How can I find all the links in a PDF document?
Estimated Reading Time: 1 MinutesHyperlinks direct a user to a different part of the same PDF document, or connect the user to an external web page. In PDF, a link is a type of annotation. So to compile a list of all of the links in a PDF document, you would search for annots of Type “Annot” and Subtype “Link.” For each link found, you need to identify those links that has a defined Action is to determine whether the link is to a URI/URL, as opposed to the GoTo types that simply jump to a destination elsewhere in the document.

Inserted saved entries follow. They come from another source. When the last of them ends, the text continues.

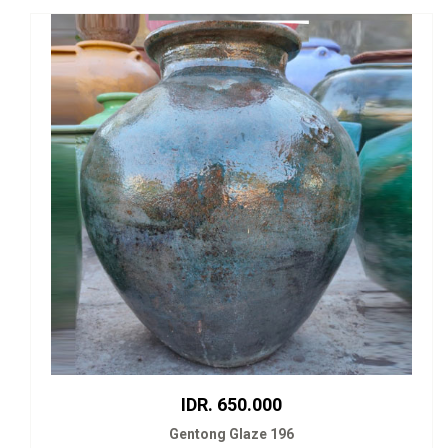
IDR. 650.000
Gentong Glaze 196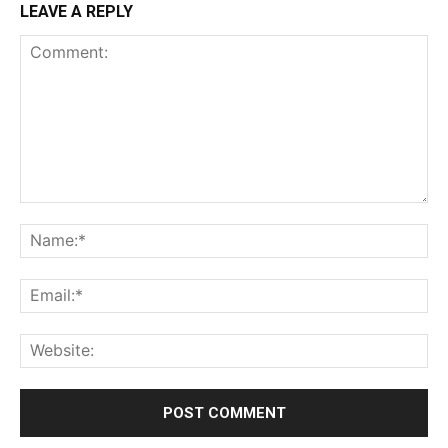
LEAVE A REPLY
Comment:
Na
Ema
Web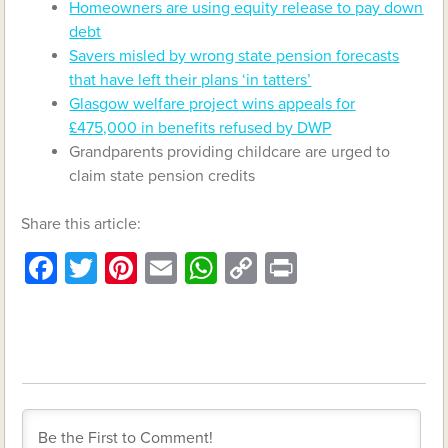
Homeowners are using equity release to pay down
debt
Savers misled by wrong state pension forecasts
that have left their plans ‘in tatters’
Glasgow welfare project wins appeals for
£475,000 in benefits refused by DWP
Grandparents providing childcare are urged to
claim state pension credits
Share this article:
Facebook
Twitter
Pinterest
Email
WhatsApp
Copy
Print
Link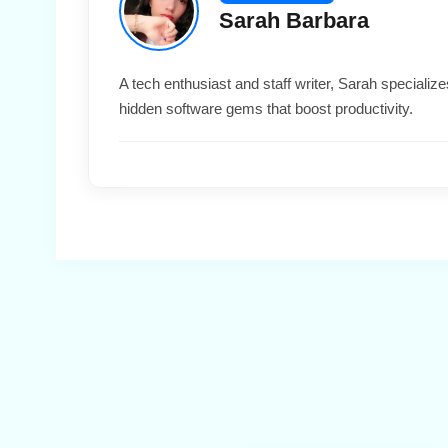
Sarah Barbara
A tech enthusiast and staff writer, Sarah special
hidden software gems that boost productivity.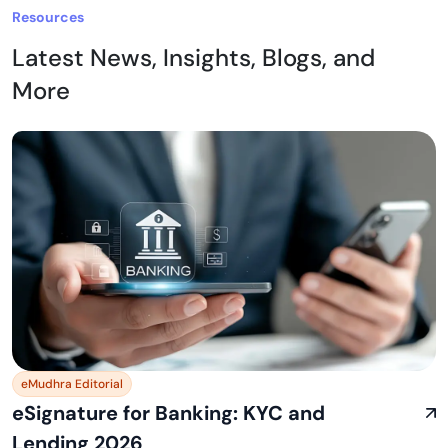
Resources
Latest News, Insights, Blogs, and
More
eMudhra Editorial
eSignature for Banking: KYC and
Lending 2026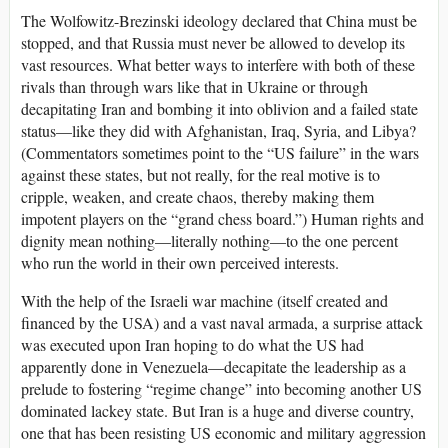
The Wolfowitz-Brezinski ideology declared that China must be
stopped, and that Russia must never be allowed to develop its
vast resources. What better ways to interfere with both of these
rivals than through wars like that in Ukraine or through
decapitating Iran and bombing it into oblivion and a failed state
status—like they did with Afghanistan, Iraq, Syria, and Libya?
(Commentators sometimes point to the “US failure” in the wars
against these states, but not really, for the real motive is to
cripple, weaken, and create chaos, thereby making them
impotent players on the “grand chess board.”) Human rights and
dignity mean nothing—literally nothing—to the one percent
who run the world in their own perceived interests.
With the help of the Israeli war machine (itself created and
financed by the USA) and a vast naval armada, a surprise attack
was executed upon Iran hoping to do what the US had
apparently done in Venezuela—decapitate the leadership as a
prelude to fostering “regime change” into becoming another US
dominated lackey state. But Iran is a huge and diverse country,
one that has been resisting US economic and military aggression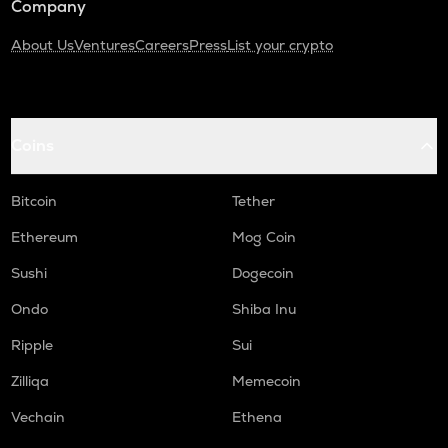
Company
About Us
Ventures
Careers
Press
List your crypto
Coins
Bitcoin
Tether
Ethereum
Mog Coin
Sushi
Dogecoin
Ondo
Shiba Inu
Ripple
Sui
Zilliqa
Memecoin
Vechain
Ethena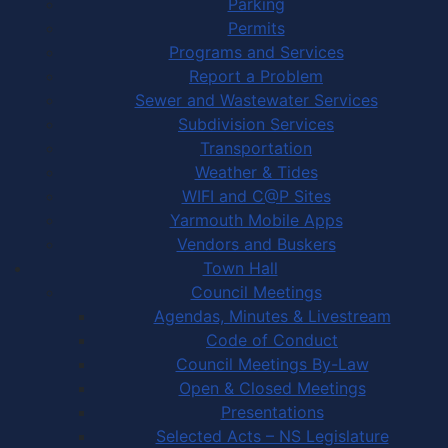
Parking
Permits
Programs and Services
Report a Problem
Sewer and Wastewater Services
Subdivision Services
Transportation
Weather & Tides
WIFI and C@P Sites
Yarmouth Mobile Apps
Vendors and Buskers
Town Hall
Council Meetings
Agendas, Minutes & Livestream
Code of Conduct
Council Meetings By-Law
Open & Closed Meetings
Presentations
Selected Acts – NS Legislature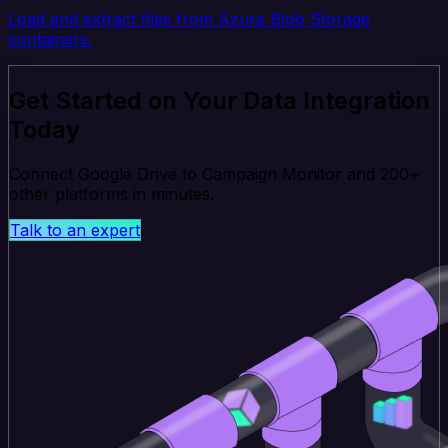
Load and extract files from Azure Blob Storage
containers.
Get Started on Your Data Integration
Today
Connect Google Drive to Campaign Monitor and 200+
other platforms in minutes.
Talk to an expert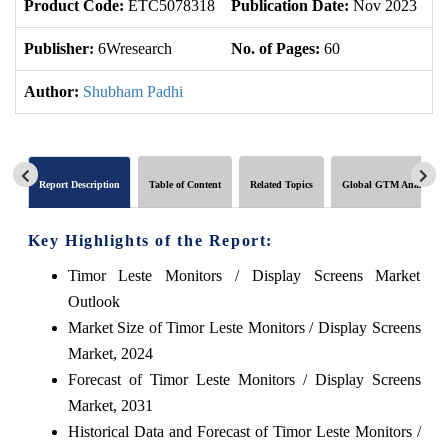
Product Code:
ETC5078318
Publication Date:
Nov 2023
U
Publisher:
6Wresearch
No. of Pages:
60
No
Author:
Shubham Padhi
Report Description
Table of Content
Related Topics
Global GTM Analytics
Key Highlights of the Report:
Timor Leste Monitors / Display Screens Market
Outlook
Market Size of Timor Leste Monitors / Display Screens
Market, 2024
Forecast of Timor Leste Monitors / Display Screens
Market, 2031
Historical Data and Forecast of Timor Leste Monitors /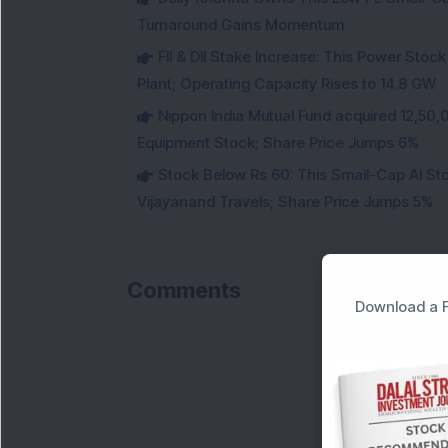
Turnaround Gains Momentum
FII & DII Stake Increase: This Power St
Plant; Operating Capacity Rises to 14.8 GW
Nippon India Mutual Fund acquired 12,50,
Equipment Stock; Share Price Jumps 6%
Stock Below Rs 60: This Small-Cap AI S
Vijayanand Travels; Share Price Jumps 5%
Comments
Download a F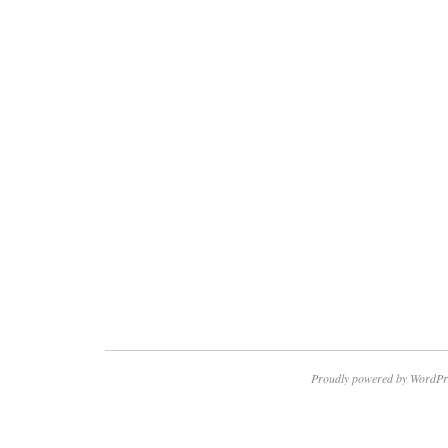
Proudly powered by WordPr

Adobe PDF Library does not offer a method that will list all of the links found in a PDF document in a single call. To obtain the links, you need to inspect each page of the document to see if it has any Annotations on it:
- Acquire the page
- Call PDPageGetNumAnnots to find annotations
- Inspect each annotation with PDAnnotGetSubtype to determine if an annotation is a link
The following sample code summarizes this sequence:
for (i=0; i<PDPageGetNumAnnots(pdPage); i++) { annot = PDPageGetAnnot(pdPage, i); if(PDAnnotIsValid(annot) && PDAnnotGetSubtype(annot) == ASAtomFromString("Link")) { ... } }
Then, you need to identify the annotations where the action is defined as a reference to an embedded URL, not a GoTo action to take the reader to another page within the same document.
See Section 12.6.4, “Action Types,” in the ISO 32000 Reference, page 417.